Segment Start: Source extract
- Poster
- Directed by: Chi. Datta Raj
- Written by: Kakolu Saroja Rao (Based on novel Maangalya Maale)
- Produced by: Rockline Venkatesh Chi Guru Dutt
- Starring: Shiva Rajkumar Sudharani Rockline Venkatesh Chi Guru Dutt
- Cinematography: J G Krishna
- Edited by: S. Manohar
- Music by: Vijayanand
- Production company: Shiva Chitralaya
- Release date: 21 September 1993;
- Running time: 136 min
- Country: India
- Language: Kannada

= Ananda Jyothi =

Ananda Jyothi is a 1993 Indian Kannada-language romantic drama film directed by Chi. Datta Raj and based on the novel Maangalya Maale by Kakolu Saroja Rao. The film starred Shiva Rajkumar and Sudharani. The film had a musical score by Vijay Anand and was jointly produced by Rockline Venkatesh and Chi Guru Dutt in his debut production.
Segment End: Source extract
Segment Start: Exercise data
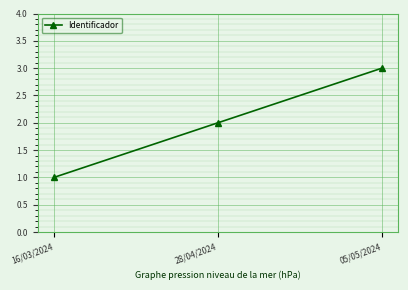

What is the label of the 1st point from the left?

16/03/2024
Segment End: Exercise data
#### [Work request 1]
Write out the passage of the Ananda Jyothi film text from "- Produced by: Rockline" up to and including "his debut production.".
#### [Work request 2]
Continue the Ananda Jyothi film text from the point at which it stops.

#### [Task answer 1]
- Produced by: Rockline Venkatesh Chi Guru Dutt
- Starring: Shiva Rajkumar Sudharani Rockline Venkatesh Chi Guru Dutt
- Cinematography: J G Krishna
- Edited by: S. Manohar
- Music by: Vijayanand
- Production company: Shiva Chitralaya
- Release date: 21 September 1993;
- Running time: 136 min
- Country: India
- Language: Kannada

= Ananda Jyothi =

Ananda Jyothi is a 1993 Indian Kannada-language romantic drama film directed by Chi. Datta Raj and based on the novel Maangalya Maale by Kakolu Saroja Rao. The film starred Shiva Rajkumar and Sudharani. The film had a musical score by Vijay Anand and was jointly produced by Rockline Venkatesh and Chi Guru Dutt in his debut production.

#### [Task answer 2]
==Cast==
- Shiva Rajkumar as Anand
- Sudharani as Jyothi
- Chi Guru Dutt
- Rockline Venkatesh
- K. S. Ashwath
- Thoogudeepa Srinivas
- Megha
- Girija Lokesh
- Sumithra
- Anjali Sudhakar

==Release==
The film was released on 21 September 1993 all over Karnataka.

==Soundtrack==
All the songs are composed and scored by Vijayanand with the lyrics by Chi. Udaya Shankar.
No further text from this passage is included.